What is the easiest and fastest way (with some library, of course) to compute k largest eigenvalues and eigenvectors for a large dense matrix in C++? I'm looking for an equivalent of MATLAB's eigs
function; I've looked through Armadillo and Eigen but couldn't find one, and computing all eigenvalues takes forever in my case (I need top 10 eigenvectors for an approx. 30000x30000 dense non-symmetric real matrix).
Desperate, I've even tried to implement power iterations by myself with Armadillo's QR decomposition but ran into complex pairs of eigenvalues and gave up. :)

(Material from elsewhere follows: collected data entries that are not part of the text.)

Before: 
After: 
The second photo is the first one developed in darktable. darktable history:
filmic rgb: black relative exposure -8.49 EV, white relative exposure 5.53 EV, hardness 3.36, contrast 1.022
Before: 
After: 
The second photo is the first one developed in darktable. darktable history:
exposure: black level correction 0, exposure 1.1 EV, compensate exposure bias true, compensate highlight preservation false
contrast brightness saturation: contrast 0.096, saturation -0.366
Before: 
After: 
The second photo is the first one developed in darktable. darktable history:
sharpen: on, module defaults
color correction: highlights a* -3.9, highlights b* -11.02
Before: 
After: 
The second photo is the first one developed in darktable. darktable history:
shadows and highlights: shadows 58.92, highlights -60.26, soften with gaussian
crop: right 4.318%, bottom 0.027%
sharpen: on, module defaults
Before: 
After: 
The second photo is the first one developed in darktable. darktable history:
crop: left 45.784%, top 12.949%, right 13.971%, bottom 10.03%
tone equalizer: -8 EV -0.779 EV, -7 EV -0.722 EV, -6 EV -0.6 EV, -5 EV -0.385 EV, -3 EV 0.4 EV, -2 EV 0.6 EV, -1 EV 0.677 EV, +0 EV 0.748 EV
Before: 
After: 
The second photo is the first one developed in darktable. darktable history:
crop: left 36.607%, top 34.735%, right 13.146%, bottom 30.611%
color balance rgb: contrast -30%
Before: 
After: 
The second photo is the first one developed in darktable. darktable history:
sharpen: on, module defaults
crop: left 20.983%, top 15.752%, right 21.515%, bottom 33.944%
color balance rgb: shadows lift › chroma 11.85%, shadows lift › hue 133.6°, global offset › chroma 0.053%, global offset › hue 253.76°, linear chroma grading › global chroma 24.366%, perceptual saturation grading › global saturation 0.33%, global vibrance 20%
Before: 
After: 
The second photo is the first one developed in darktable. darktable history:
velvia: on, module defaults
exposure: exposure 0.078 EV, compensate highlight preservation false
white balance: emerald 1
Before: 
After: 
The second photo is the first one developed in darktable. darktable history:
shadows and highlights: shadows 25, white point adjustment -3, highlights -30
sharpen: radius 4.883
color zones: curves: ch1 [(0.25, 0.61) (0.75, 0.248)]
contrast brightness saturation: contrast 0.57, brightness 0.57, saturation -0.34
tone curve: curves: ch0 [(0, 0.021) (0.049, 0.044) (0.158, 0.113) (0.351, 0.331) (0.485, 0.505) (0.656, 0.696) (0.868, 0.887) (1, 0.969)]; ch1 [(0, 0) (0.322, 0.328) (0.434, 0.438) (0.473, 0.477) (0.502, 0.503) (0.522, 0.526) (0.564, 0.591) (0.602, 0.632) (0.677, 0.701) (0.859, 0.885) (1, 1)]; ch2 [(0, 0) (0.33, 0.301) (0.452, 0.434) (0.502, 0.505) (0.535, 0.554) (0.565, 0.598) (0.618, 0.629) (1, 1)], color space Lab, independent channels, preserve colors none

Did you tried https://github.com/yixuan/spectra ? It similar to ARPACK but with nice Eigen-like interface (it compatible with Eigen!)
I used it for 30kx30k matrices (PCA) and it was quite ok
Eigen has an EigenValues module that works pretty well.. But, I've never used it on anything quite that large.
AFAIK the problem of finding the first
k
eigenvalues of a generic matrix has no easy solution. The Matlab functioneigs
you mentioned is supposed to work with sparse matrices.Matlab probably uses Arnoldi/Lanczos, you might try if it works decently in your case even if your matrix is not sparse. The reference package for Arnlodi is ARPACK which has a C++ interface.